Un traitement plus humain pour Breivik ?
Un tribunal d'Oslo a donné en partie raison au terroriste d'extrême droite Anders Behring Breivik dans un procès sur ses conditions de détention. L'isolement carcéral représenterait une "violation de la convention des droits de l'Homme", ont souligné les juges. Certains commentateurs voient dans ce verdict une victoire pour la démocratie. D'autres expriment leur indignation.
Les droits de l'homme nous mettent dans l'impasse
Le jugement en faveur du terroriste Anders Breivik va inciter les criminels à faire valoir n'importe quelle revendication, déplore le quotidien letton Diena :
«Nous nous sommes familiarisés à l’universalité des droits de l’homme. Malheureusement, dans ce cas précis, la société moderne fonce droit dans le mur. Est-ce que la peine de prison a encore du sens désormais ? A chaque nouvelle victoire, les Breivik ou autres tueurs de masse ne verront plus dans l’emprisonnement une sanction, mais une occasion en or pour dicter leurs propres règles du jeu. … En Lettonie non plus, les détenus ne deviennent pas des anges en prison, mais il n’y a aucune raison de penser que l’incarcération ne puisse pas servir à les remettre dans le droit chemin. Car qu’y a-t-il de plus important : la sécurité de la société et la sanction des criminels ou le bien-être des détenus ?»

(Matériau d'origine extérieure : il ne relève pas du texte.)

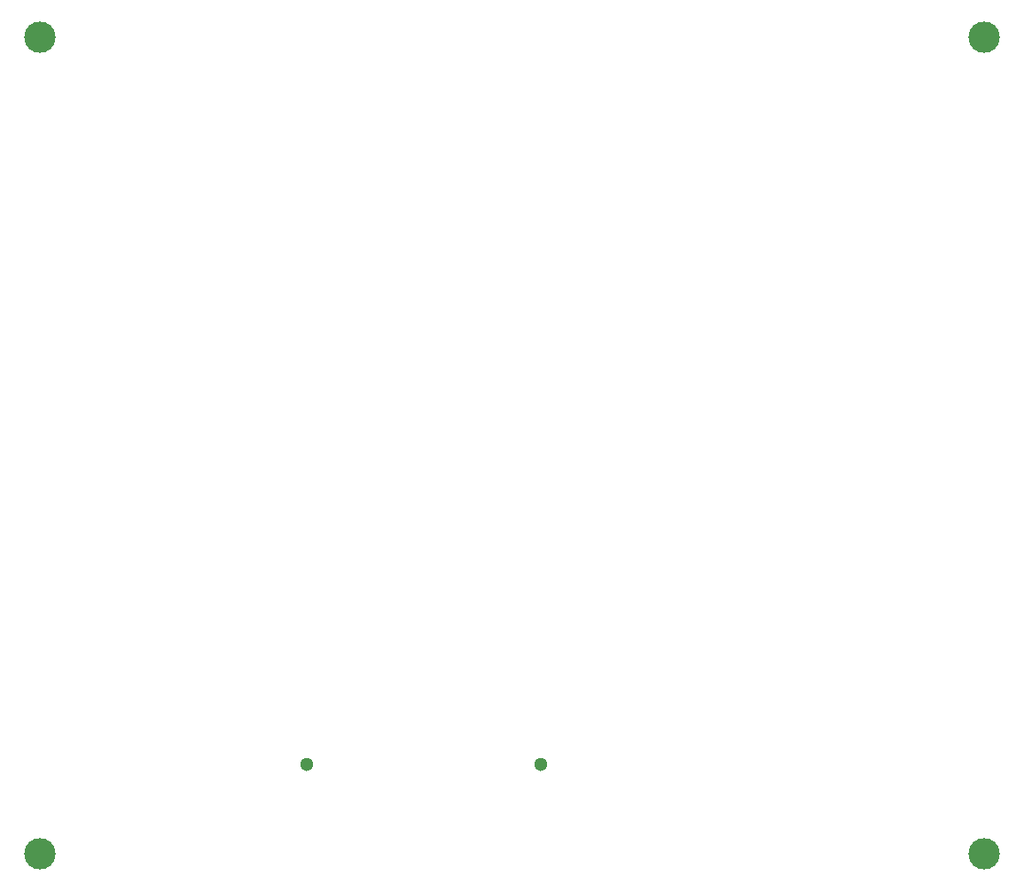
<source format=gbr>
%TF.GenerationSoftware,Novarm,DipTrace,3.2.0.1*%
%TF.CreationDate,2018-03-01T22:24:28+00:00*%
%FSLAX26Y26*%
%MOIN*%
%TF.FileFunction,NonPlated,1,2,NPTH,Drill*%
%TF.Part,Single*%
%TA.AperFunction,MechanicalDrill*%
%ADD43C,0.051181*%
%ADD44C,0.11811*%
G75*
G01*
D43*
X2477756Y1407087D3*
X1595866D3*
D44*
X593701Y1068701D3*
X4143701D3*
X593701Y4143701D3*
X4143701D3*
M02*

</source>
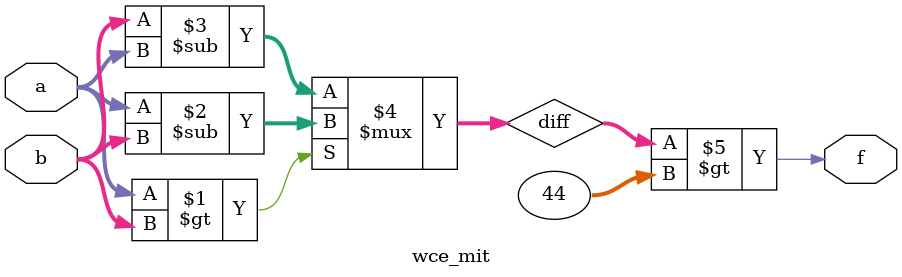
<source format=v>
module wce_mit(a, b, f);
parameter _bit = 9;
parameter wce = 44;
input [_bit - 1: 0] a;
input [_bit - 1: 0] b;
output f;
wire [_bit - 1: 0] diff;
assign diff = (a > b)? (a - b): (b - a);
assign f = (diff > wce);
endmodule

</source>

Un verdict au nom de la démocratie
Aussi inconcevable que puisse sembler la décision prise par la justice vis-à-vis d’un assassin tel que Breivik, elle constitue une victoire pour la démocratie, se félicite La Repubblica :
«Les juges d’Oslo ont rendu leur verdict sur Breivik en faisant abstraction de qui il était : ils l’ont dépersonnalisé. C’était ce que la loi attendait d’eux, et ils se sont exécutés avec brio. Cette dépersonnalisation est ce qui donne à cette décision toute sa force. ... Car ce verdict est tombé sans prendre Breivik en compte, qui s’est d’ailleurs montré indifférent envers la justice. En réalité, le jugement fait seulement honneur à la vérité démocratique. A Oslo, on a assisté à la confirmation du principe universel, selon lequel tout traitement inhumain d’une personne est interdit, y compris lorsqu’il s’agit du pire rebut de l’humanité. Et les démocraties reposent sur de tels principes. En donnant raison à Breivik, la démocratie n’a pas remporté une victoire contre Breivik, mais elle a rappelé sa souveraineté inattaquable.»
Une conception occidentale erronée de l'humanisme
Le verdict rendu par les juges est une preuve supplémentaire de l’interprétation faussée de l’humanisme en l'Occident, s’indigne le journal conservateur Rzeczpospolita :
«Cette affaire montre que les Etats occidentaux modernes considèrent certains principes tels que le crime, la punition et la justice comme des vestiges éculés d’anciens systèmes politiques autoritaires. Et au lieu de ça, ils souhaitent imposer une sorte de thérapie à l’ensemble de la société. Dans le même temps, les intérêts de la communauté norvégienne perdent en importance. La seule chose qui compte, c’est ce que Breivik ressent et pense. L’Etat doit faire en sorte qu’il se sente bien, alors qu’il n’a exprimé aucun remord, et ne s’est aucunement distancé de l’idéologie nazie. Ces faits rappellent une interview qu’Eliza Olczyk, de Rzeczpospolita, avait menée il y a deux ans avec Małgorzata Fuszara, responsable gouvernementale de la lutte contre les discriminations. Elle y expliquait qu’elle avait remis en cause le sens du droit pénal pendant ses études de droit.»